--- Data excerpts Enclosed Below ---

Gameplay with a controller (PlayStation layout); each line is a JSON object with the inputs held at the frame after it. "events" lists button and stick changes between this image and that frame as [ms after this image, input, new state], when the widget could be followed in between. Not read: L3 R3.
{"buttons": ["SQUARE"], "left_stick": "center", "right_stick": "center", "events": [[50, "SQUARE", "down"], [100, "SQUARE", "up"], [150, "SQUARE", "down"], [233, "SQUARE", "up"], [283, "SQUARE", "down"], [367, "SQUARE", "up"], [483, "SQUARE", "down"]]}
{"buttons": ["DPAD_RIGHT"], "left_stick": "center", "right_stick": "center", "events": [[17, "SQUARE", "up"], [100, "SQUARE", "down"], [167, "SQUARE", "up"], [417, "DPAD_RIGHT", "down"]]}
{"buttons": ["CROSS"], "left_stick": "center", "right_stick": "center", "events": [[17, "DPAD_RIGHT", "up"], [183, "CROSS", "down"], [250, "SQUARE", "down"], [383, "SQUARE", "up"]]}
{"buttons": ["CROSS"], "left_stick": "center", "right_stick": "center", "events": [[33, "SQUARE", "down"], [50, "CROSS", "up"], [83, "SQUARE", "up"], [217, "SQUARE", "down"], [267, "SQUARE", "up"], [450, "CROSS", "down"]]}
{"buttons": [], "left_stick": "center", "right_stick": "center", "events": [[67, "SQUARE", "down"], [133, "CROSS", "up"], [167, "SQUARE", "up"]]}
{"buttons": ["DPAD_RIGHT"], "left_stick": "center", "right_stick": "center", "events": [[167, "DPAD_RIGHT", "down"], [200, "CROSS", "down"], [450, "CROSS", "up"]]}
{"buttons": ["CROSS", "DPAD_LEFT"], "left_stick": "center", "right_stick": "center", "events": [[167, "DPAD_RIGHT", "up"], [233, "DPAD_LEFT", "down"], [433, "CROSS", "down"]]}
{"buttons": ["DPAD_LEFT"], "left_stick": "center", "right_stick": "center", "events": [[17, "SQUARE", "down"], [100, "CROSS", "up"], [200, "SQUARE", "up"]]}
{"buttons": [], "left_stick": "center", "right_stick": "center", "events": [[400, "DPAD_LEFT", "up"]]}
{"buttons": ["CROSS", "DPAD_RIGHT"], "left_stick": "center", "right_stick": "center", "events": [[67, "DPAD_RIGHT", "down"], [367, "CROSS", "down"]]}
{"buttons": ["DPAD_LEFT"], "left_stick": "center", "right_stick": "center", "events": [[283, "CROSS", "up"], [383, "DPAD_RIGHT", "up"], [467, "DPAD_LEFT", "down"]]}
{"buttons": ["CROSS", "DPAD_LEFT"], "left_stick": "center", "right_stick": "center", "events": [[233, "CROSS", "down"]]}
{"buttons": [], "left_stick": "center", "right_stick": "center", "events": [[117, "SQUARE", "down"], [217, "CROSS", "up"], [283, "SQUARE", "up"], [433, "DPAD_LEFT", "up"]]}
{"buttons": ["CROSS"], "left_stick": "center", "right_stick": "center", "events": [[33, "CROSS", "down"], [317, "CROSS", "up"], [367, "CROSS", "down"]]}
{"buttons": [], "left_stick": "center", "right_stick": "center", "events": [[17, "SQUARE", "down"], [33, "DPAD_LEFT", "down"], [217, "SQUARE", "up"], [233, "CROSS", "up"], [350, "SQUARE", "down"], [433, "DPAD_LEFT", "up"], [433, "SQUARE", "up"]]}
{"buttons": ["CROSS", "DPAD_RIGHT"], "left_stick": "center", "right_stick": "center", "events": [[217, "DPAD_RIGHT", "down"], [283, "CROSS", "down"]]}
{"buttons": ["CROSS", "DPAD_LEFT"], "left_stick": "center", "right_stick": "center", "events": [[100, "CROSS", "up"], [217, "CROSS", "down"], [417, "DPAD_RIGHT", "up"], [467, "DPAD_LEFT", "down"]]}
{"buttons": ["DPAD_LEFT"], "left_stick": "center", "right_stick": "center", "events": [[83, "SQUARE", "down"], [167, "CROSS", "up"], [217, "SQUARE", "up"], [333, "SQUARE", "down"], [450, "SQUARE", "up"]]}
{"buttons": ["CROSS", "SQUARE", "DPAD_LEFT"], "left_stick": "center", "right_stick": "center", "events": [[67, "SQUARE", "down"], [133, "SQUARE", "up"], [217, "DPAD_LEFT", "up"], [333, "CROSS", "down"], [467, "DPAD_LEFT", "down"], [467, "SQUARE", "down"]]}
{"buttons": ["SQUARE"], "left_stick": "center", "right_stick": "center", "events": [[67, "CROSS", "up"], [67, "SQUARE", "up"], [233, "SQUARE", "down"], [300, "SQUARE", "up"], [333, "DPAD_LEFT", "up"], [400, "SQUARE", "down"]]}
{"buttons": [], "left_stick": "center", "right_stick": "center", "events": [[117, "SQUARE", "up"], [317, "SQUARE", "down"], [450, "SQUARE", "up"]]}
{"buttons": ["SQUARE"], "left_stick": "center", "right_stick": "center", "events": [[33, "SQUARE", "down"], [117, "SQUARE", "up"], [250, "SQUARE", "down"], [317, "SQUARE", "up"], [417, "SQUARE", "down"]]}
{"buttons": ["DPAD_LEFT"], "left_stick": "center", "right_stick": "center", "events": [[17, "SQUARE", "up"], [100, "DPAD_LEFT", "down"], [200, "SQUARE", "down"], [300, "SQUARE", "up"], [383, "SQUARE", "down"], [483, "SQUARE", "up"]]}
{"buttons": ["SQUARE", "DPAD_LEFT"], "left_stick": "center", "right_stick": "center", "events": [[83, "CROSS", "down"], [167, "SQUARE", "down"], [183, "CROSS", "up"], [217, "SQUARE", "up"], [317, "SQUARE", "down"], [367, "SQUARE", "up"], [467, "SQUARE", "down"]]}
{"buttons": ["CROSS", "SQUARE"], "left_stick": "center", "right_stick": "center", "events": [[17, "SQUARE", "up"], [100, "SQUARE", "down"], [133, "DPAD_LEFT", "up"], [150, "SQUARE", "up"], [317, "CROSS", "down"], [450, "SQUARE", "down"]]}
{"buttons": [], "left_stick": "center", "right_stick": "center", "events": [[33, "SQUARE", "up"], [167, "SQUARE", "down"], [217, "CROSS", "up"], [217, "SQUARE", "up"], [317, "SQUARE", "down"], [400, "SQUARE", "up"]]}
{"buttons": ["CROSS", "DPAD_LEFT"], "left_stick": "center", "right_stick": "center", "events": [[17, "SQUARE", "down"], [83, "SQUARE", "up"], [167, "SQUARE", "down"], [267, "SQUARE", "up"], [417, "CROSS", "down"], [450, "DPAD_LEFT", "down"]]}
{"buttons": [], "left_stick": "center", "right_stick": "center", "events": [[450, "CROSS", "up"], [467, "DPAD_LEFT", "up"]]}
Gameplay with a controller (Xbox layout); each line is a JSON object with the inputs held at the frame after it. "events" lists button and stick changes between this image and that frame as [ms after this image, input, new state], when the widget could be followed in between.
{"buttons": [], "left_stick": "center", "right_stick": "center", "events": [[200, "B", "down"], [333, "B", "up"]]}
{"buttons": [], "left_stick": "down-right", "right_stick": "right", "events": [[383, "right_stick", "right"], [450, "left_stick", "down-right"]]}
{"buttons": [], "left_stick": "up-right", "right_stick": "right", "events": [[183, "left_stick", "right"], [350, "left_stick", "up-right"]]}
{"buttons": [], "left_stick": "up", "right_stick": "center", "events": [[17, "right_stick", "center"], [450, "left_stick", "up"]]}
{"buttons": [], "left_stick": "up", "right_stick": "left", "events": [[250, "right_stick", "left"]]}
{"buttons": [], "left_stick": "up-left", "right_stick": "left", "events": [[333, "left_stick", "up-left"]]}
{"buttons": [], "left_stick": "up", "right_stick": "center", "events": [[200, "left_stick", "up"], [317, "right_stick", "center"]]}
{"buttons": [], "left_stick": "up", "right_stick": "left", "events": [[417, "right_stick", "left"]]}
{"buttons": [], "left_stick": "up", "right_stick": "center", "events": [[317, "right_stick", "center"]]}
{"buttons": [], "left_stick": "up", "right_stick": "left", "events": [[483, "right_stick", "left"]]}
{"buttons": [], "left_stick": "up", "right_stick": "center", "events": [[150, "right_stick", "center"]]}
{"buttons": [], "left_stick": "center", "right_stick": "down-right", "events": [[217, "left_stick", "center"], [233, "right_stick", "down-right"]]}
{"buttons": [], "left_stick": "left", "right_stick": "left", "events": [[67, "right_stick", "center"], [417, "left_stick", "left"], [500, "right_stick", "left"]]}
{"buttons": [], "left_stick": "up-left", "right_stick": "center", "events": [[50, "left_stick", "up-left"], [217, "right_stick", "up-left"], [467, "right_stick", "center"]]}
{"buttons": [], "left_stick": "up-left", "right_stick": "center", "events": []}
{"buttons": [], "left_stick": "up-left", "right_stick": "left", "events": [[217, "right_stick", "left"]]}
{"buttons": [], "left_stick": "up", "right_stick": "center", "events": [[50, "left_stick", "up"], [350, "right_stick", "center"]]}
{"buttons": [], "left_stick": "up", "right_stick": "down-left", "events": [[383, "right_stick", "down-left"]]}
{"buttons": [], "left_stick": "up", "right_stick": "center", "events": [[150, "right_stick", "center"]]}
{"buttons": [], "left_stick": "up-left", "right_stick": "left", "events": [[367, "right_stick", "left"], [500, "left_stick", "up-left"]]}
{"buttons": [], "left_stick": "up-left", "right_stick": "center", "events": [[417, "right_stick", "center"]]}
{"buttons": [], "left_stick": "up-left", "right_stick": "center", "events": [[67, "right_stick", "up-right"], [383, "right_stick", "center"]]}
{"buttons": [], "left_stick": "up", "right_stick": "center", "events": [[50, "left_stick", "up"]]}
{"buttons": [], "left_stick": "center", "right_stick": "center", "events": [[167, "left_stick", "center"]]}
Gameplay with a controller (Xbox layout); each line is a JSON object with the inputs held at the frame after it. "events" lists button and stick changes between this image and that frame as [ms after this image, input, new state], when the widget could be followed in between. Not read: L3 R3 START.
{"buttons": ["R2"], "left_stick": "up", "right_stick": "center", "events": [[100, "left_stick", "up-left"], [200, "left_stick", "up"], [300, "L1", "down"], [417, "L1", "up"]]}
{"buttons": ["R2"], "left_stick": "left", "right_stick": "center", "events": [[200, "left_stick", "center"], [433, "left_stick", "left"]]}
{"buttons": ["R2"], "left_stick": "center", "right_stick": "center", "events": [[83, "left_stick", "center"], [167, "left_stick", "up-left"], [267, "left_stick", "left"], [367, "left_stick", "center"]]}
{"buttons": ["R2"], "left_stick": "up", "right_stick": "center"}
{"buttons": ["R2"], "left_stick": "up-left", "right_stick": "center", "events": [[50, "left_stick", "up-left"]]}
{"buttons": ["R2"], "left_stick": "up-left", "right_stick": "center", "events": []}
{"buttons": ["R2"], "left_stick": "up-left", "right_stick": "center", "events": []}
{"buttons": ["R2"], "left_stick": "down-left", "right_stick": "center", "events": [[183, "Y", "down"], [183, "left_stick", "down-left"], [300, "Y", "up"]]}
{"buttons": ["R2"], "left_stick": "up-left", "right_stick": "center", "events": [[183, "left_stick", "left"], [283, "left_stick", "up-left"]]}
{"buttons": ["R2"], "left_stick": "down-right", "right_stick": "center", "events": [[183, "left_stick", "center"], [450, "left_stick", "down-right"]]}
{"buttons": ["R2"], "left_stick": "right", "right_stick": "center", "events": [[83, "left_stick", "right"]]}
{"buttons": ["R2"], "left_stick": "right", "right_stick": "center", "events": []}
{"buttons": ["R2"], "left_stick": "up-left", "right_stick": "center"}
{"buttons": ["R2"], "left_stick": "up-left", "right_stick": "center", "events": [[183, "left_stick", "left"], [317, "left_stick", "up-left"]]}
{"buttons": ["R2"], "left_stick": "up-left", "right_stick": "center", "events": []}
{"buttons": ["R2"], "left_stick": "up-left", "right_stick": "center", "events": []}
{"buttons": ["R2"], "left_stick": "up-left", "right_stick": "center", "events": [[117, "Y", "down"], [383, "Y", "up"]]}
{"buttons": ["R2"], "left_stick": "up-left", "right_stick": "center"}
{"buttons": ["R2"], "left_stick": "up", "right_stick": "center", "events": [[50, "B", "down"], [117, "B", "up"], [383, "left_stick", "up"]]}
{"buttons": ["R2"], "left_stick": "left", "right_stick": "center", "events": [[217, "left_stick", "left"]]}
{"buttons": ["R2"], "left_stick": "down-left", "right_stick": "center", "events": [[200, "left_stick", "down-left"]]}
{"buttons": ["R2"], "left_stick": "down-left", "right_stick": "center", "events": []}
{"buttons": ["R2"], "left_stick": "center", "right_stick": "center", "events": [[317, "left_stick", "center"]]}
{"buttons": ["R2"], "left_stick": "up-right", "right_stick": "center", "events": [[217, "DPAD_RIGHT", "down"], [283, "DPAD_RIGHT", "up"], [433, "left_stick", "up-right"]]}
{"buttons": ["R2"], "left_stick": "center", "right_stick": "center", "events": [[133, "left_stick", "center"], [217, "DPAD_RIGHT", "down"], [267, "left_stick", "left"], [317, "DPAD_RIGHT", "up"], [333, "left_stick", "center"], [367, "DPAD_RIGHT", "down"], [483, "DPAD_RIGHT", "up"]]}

--- End of Enclosed Data excerpts ---

*Description of the task:* Return from the data every line that holds "read".

*Problem solution:*
Gameplay with a controller (PlayStation layout); each line is a JSON object with the inputs held at the frame after it. "events" lists button and stick changes between this image and that frame as [ms after this image, input, new state], when the widget could be followed in between. Not read: L3 R3.
Gameplay with a controller (Xbox layout); each line is a JSON object with the inputs held at the frame after it. "events" lists button and stick changes between this image and that frame as [ms after this image, input, new state], when the widget could be followed in between. Not read: L3 R3 START.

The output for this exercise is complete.